Dienstags werden sie in der Werkstatt für Malerei bei Kiki Dietz kreativ, jetzt stellen sie 28 ihrer Bilder im Stadthaus aus.

Die Natur, die sprießenden Blumen und Pflanzen, das Kreuchen und Fleuchen im eigenen Garten oder in öffentlichen Parks hat sie inspiriert: Die Malerinnen mit Mumm – so nennen Marion Fix, Mechthild Miß, Marie-Louise Oehmen, Heike Schnabel, Ulrike Schurig-Gödeke, Annemarie Uellenberg-Etzbauer, Marianne Kerkow, Nicola Aschmann und Bettina Siera ihre Malgruppe. Seit zehn Jahren treffen sich die kreativen Damen einmal in der Woche, immer dienstags, für jeweils zwei Stunden in der Werkstatt für Malerei von Kiki Dietz an der Kirchstraße in Ossenberg.

Freundschaften sind im Laufe der Jahre entstanden, die Frauen malen nicht nur, sie lachen, singen und feiern gemeinsam. Themen- und Maltechnikvorgaben gibt es keine bei Lehrerin Kiki Dietz, dennoch verständigten sich die Mumm-Malerinnen auf eine einheitliche Linie: „Gartenleben“ heißt die Klammer für ihre 28 Bilder, die nun im Foyer des Stadthauses, verteilt auf zwei Etagen, hängen. Bis Freitag, 7. Februar, kann man sie sich während der Öffnungszeiten des Stadthauses anschauen. Es ist die zweite Ausstellung der Gruppe. Vor zwei Jahren zeigten sie an gleicher Stelle „Vielfalt in Farbe“.

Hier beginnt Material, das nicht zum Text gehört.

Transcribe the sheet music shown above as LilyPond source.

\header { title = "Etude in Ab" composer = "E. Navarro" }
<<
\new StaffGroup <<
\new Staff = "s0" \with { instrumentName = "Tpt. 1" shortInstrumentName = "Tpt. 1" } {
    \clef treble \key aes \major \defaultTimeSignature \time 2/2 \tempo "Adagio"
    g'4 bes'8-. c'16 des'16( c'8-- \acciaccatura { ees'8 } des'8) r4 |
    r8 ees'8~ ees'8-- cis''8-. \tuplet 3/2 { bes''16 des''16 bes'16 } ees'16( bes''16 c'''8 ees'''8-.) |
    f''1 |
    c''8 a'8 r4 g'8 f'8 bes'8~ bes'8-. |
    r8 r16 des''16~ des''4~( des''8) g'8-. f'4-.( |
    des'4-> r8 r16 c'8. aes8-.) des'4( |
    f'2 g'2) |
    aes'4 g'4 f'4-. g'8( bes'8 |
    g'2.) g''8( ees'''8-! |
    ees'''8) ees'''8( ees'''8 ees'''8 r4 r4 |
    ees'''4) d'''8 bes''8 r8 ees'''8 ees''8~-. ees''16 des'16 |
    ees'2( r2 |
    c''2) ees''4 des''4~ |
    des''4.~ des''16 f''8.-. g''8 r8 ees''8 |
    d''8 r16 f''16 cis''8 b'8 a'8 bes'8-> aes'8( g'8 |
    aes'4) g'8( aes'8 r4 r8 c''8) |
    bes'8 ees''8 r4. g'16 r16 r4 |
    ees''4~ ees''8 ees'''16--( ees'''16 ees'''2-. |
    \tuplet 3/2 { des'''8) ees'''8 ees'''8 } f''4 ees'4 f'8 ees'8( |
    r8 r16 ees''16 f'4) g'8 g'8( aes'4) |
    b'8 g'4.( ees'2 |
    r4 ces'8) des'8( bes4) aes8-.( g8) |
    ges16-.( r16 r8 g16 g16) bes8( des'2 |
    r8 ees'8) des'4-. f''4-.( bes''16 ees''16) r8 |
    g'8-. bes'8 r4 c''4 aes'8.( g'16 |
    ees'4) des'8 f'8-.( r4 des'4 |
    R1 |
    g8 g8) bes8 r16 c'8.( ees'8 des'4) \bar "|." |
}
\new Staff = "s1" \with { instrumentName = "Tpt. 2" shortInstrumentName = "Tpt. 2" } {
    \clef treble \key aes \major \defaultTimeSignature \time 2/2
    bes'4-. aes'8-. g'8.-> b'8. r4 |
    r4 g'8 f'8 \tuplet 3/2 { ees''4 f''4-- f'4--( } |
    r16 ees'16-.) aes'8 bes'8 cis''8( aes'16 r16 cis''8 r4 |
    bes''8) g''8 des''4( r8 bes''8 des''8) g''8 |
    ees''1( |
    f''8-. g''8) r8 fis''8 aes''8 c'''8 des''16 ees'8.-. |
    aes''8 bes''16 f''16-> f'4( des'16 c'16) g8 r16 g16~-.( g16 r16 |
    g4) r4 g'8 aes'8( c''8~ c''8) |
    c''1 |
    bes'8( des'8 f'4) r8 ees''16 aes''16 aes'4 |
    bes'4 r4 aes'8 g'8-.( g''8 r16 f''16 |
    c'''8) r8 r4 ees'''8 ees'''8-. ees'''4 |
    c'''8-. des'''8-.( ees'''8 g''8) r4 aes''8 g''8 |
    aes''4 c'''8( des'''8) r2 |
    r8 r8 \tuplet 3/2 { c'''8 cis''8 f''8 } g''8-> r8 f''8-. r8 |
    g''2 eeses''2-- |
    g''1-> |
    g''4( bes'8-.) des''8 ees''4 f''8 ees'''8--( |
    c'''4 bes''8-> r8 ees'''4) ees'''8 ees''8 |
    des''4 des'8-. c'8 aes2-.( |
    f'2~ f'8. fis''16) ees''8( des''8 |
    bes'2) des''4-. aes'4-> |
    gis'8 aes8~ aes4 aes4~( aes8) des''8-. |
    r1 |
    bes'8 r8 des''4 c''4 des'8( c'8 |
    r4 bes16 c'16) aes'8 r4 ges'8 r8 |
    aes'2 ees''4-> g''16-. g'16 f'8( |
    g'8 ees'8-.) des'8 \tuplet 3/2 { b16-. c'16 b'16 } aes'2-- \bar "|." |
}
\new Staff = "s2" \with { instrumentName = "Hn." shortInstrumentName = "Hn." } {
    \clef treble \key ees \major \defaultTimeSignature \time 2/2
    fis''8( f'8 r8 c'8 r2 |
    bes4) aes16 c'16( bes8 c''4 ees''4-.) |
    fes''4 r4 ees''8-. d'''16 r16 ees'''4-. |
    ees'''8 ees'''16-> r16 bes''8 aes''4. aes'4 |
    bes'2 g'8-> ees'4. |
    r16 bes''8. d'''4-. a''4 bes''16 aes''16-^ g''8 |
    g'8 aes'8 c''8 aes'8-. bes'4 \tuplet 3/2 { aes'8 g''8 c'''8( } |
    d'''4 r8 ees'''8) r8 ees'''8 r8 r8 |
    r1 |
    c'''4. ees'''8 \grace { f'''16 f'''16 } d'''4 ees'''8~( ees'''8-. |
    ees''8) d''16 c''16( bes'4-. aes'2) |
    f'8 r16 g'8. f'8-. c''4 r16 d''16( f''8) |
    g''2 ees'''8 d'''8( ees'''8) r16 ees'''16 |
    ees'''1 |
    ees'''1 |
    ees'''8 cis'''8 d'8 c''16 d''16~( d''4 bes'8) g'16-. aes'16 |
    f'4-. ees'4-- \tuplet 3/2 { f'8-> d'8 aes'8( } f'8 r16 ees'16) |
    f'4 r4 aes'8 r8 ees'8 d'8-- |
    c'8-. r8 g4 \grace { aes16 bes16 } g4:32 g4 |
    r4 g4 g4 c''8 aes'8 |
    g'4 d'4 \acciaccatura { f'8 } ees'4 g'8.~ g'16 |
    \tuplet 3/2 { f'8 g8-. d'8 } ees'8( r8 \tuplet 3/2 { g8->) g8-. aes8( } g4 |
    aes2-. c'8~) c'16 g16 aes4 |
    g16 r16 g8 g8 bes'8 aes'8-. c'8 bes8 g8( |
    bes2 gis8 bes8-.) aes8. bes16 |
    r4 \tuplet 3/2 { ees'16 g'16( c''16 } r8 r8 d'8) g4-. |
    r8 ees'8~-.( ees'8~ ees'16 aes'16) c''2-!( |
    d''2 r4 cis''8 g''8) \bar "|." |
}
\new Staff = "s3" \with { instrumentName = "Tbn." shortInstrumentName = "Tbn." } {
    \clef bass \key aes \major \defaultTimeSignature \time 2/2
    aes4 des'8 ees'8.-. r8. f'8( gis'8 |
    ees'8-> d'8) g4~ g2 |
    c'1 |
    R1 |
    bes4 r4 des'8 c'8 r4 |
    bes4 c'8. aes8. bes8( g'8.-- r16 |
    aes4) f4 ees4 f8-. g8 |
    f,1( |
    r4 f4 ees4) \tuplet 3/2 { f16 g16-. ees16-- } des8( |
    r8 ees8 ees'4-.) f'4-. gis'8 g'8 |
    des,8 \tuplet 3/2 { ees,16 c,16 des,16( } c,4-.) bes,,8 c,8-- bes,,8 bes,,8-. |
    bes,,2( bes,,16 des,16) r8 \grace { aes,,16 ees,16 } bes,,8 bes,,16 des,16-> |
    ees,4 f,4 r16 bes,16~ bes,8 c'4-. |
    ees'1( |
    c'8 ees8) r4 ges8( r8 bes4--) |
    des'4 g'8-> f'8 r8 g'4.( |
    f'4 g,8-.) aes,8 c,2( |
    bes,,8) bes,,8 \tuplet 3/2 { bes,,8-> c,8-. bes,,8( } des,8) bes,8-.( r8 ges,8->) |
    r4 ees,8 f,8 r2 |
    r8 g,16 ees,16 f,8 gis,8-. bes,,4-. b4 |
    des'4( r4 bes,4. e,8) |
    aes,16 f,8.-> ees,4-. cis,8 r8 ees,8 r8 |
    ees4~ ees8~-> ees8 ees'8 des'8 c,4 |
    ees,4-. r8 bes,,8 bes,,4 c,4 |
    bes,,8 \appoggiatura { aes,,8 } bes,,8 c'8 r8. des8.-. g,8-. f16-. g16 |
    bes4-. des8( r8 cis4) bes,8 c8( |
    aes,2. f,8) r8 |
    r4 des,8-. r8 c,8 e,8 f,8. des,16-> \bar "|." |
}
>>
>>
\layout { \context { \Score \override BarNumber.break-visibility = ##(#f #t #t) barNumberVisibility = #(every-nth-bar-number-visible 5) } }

„Die Wahl unseres Themas ist beeinflusst durch die Landesgartenschau, die in diesem Jahr in Kamp-Lintfort stattfindet“, erklärt Marion Fix. Bis auf zwei in Öl gemalte Bilder haben alle Künstlerinnen die Pinsel in Acrylfarbe getaucht. Die Motive fallen ganz unterschiedlich aus: Marion Fix hat eine Katze auf einem blauen Stuhl neben Sonnenblumen gemalt. Marie-Louise Oehmen steuert einen großformatigen Schmetterling bei, und in einem Fall haben sich zwei Künstlerinnen dieselbe Vorlage – ein Foto aus einer Werbeanzeige – vorgenommen: Das „Mädchen im Rosengarten“ gibt es einmal von Heike Schnabel in der eher farbenfrohen Variante und einmal von Marie-Louise Oehmen, eher schlichter gehalten. Beide Gemälde haben Charme.

Die Malerinnen mit Mumm sind übrigens durchaus bereit, sich von ihren Bildern zu trennen. Preislisten liegen im Stadthaus aus.